Tip #2: If you've gotten a yes from a blogger, make sure you label your jpgs with your name (for author photos) and your book title (for book cover photos) when you send them to a blogger.

Tip #3: Give as much information as you can to the blogger and provide it in one doc that's been saved in your name. Most bloggers do the service for free and providing pertinent information to help you promote your book saves them time and is just plain polite. Give the blogger what they request, even if you think your publicist is supposed to provide the information. (Publicists often don't or if they do, it's in another doc that is time consuming for the blogger.) Bloggers are providing you a service for free. Treat them with respect!

I'll add to this list whenever I find another great source to pass along. Please leave comments and let me know which sites you recommend. In the meantime, get out there and market those books! Good luck.


  1. Wow, looks like you did your homework, Amy. :) I'll definately be using some, if not all these sites in the future after I'm published. :)

  2. Thank you, Greg. I hope these ideas help.

  3. Fantastic list of resources, Amy. This is very helpful! Thanks so much.

  4. You're very welcome, Giacomo. Tell your friends!

  5. Amy, that's an impressive list of interesting sites. Thank you for including mine ;-)

    David (

    1. You're very welcome, David. I appreciate the service you provide to authors.

  6. What a generous and informative post! One sitting can't do it justice, I'll be back. Good journey.

  7. Thank you, Murielle. I hope you can benefit from the list. Thanks for commenting!

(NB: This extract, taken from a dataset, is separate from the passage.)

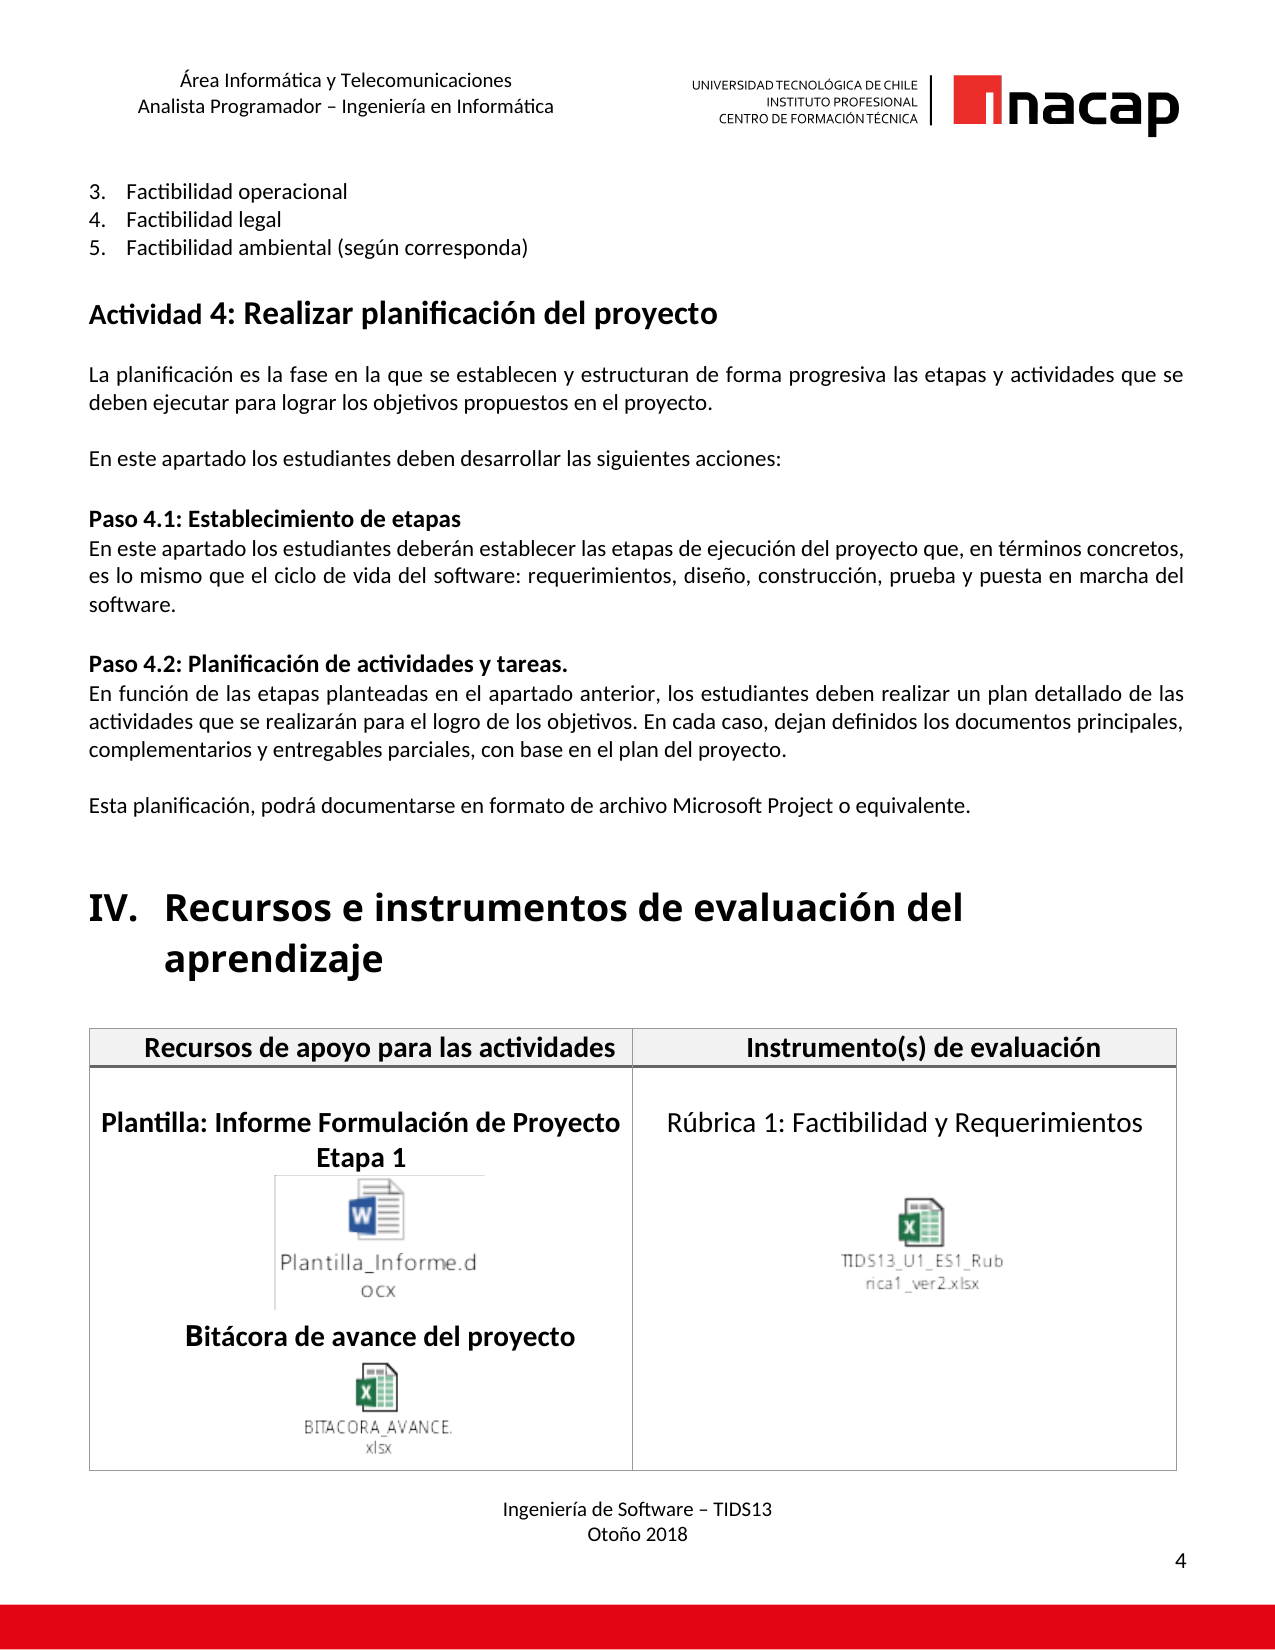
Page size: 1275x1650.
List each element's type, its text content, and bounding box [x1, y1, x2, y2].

  8. This list will be very, very helpful. Thanks Amy!

  9. You're very welcome, Ellis. And thank you for saying so. Good luck with all of it.

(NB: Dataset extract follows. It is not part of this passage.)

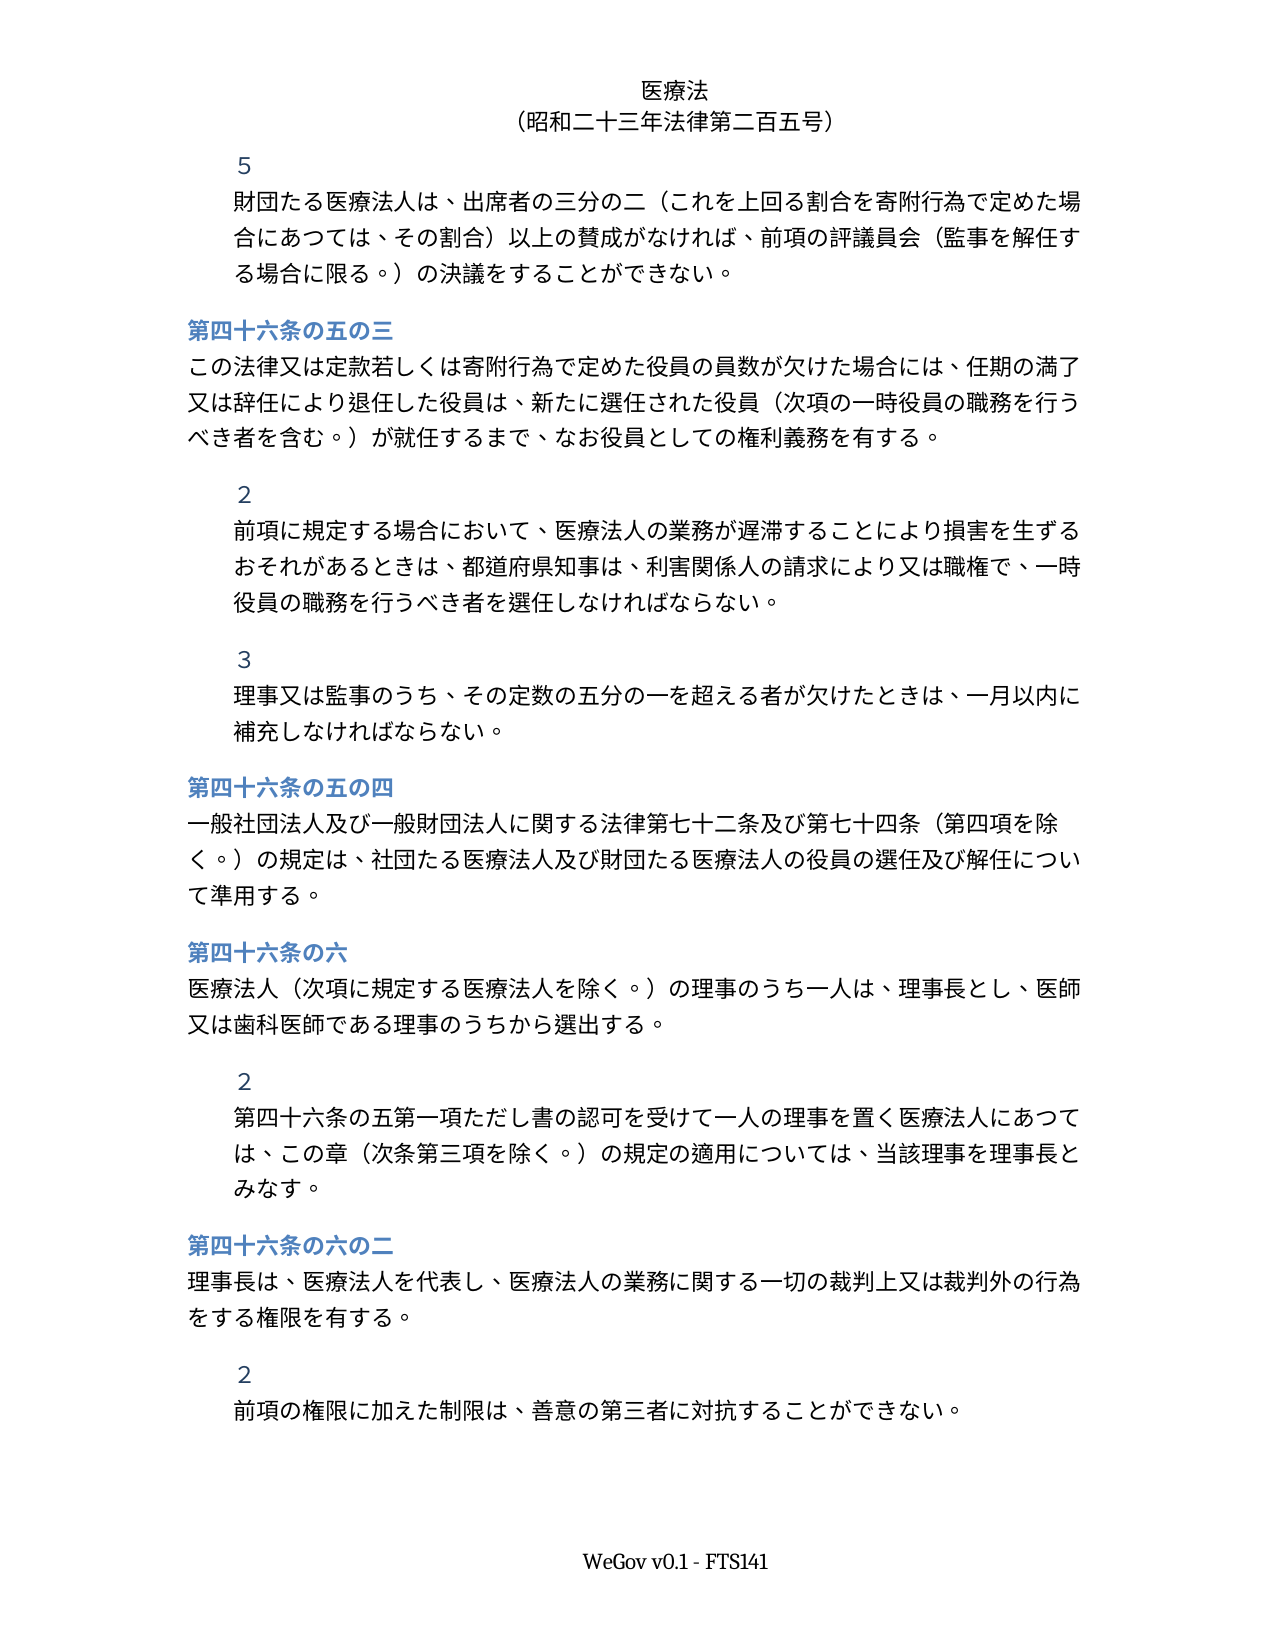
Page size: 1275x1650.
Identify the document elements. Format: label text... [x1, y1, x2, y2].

  10. GOOD GRAVY! So much information! My mother-in-law must have been busy putting all of this together!
    -Liz Metz :)

  11. Amy, thank you for the time and energy you expended to support we indies. I listed you on Twitter as one of my "Heroes for Authors." Best to you, Cheryl Colwell.

  12. Aw! Thanks very much, Cheryl. Good luck with your book!

  13. Hi -interesting stuff, but the links don't work, they're just text! Maybe just me...!

    1. Terry,
      I've checked all the links and can't find a problem. Are you clicking on the large titles next to the numbers? It distresses me to think the page isn't helpful! Anyone else having that problem?

  14. Indie Reader charges $100 per book review. You should mention that in the comments about them.

  15. Wow! What a list! I have heard of many of these sites already, but there are many here that I had no idea about. Thanks for sharing your resources.

  16. Amy, thanks so much! I'm trying to figure out what I can do to give my books some publicity without spending too much time or money, and this list is immensely helpful. And your whole site is lovely!

  17. Thank you so much, Susan! Good luck! Let me know if you'd like a feature on A Blue Million Books!

  18. Amy, I'd love one! I'll message you on FB about the books and see if you'd be interested. Dog-Nabbed, the newest one, is set in the Blue Ridge Mountains. Not quite Goose Pimple Junction, but still with a Southern flavor. :)

  19. Amy, I am impressed! Very sweet guide, the best I ever met around the web! There are so many new things that I discover!

  20. Thank you for compiling a comprehensive list! I really appreciate it!

  21. Hi Amy,

    Appreciate you listing TweetReach by Union Metrics as a resource here! We do also have a free Instagram account checkup for those looking to measure their progress on Instagram:

    Thanks again!

    - Sarah A. Parker
    Social Media Manager | Union Metrics
    Fine Makers of the Union Metrics Social Suite & more

    1. That's fantastic, Sarah. Thank you for providing that service and for letting me know. I will add it above.

  22. Thank you so much Amy for this very helpful list

    1. You're very welcome, Valerie. Thanks for stopping in.

  23. Thanks for this information, I think it will come in handy in the future.

  24. Thank you so much for all these ideas for book marketing. You've inspired me to tackle marketing giving me hope that I can actually get my books into the hands of readers.